Aims: INI1 expression and its correlation with MGMT gene promoter methylation status and follow-up was investigated in 77 surgically removed glioblastomas then treated with radiotherapy (RT) or RT plus temozolomide (TMZ).
Methods: INI1 was determined by immunohistochemistry and MGMT by methylation-specific PCR.

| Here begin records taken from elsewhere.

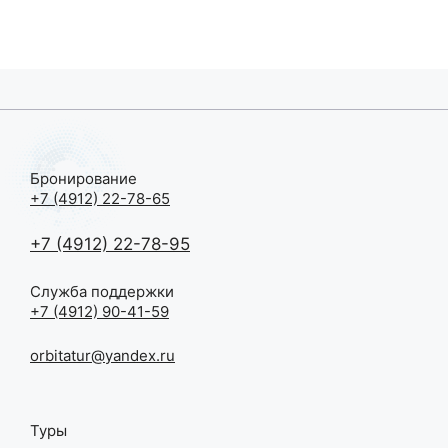
Бронирование
+7 (4912) 22-78-65
+7 (4912) 22-78-95
Служба поддержки
+7 (4912) 90-41-59
orbitatur@yandex.ru
Туры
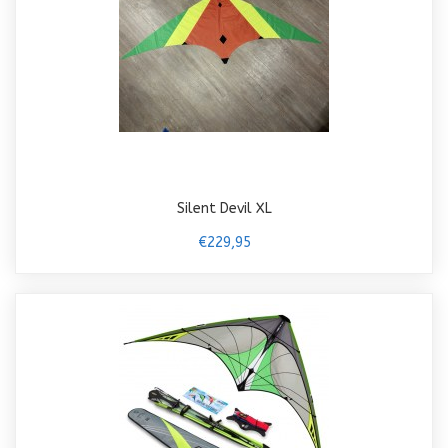
Silent Devil XL
€229,95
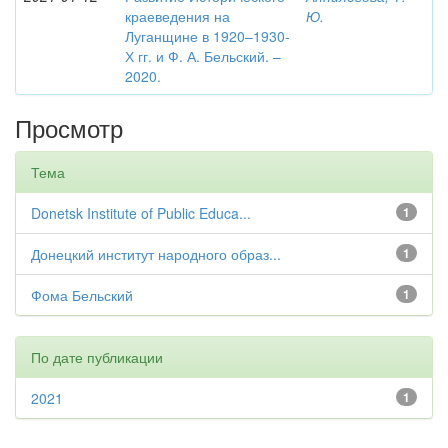
краеведения на
Ю.
Луганщине в 1920–1930-
Х гг. и Ф. А. Бельский. –
2020.
Просмотр
Тема
Donetsk Institute of Public Educa...
1
Донецкий институт народного образ...
1
Фома Бельский
1
По дате публикации
2021
1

Results: INI1 was expressed in 83.1% of cases. The median overall survival (OS) was 13.6 months in INI1+ tumours and 7.2 months in INI1- tumours. 31.3% of patients with INI1+ tumours were alive compared with 15.4% of patients with INI1- tumours. MGMT methylation was detected in 31.2% of cases. OS was significantly different between patients with methylated tumours and un-methylated tumours (p < 0.04), and between patients with RT+ TMZ and RT alone (p < 0.001). Considering both treatment and MGMT, the difference in OS was significant (p < 0.002). The difference in OS according to MGMT and INI1 was significant (p < 0.04). The longest median OS was recorded among methylated and INI1+ tumours. Among un-methylated tumours, the median OS was 11.1 months in INI1+ and 6.5 months in INI1- tumours. No patients were alive with un-methylated and INI1- tumours.
Conclusions: Loss of INI1 immunohistochemical expression in glioblastoma may be indicating an underlying molecular aberration accounting for the more aggressive clinical behaviour.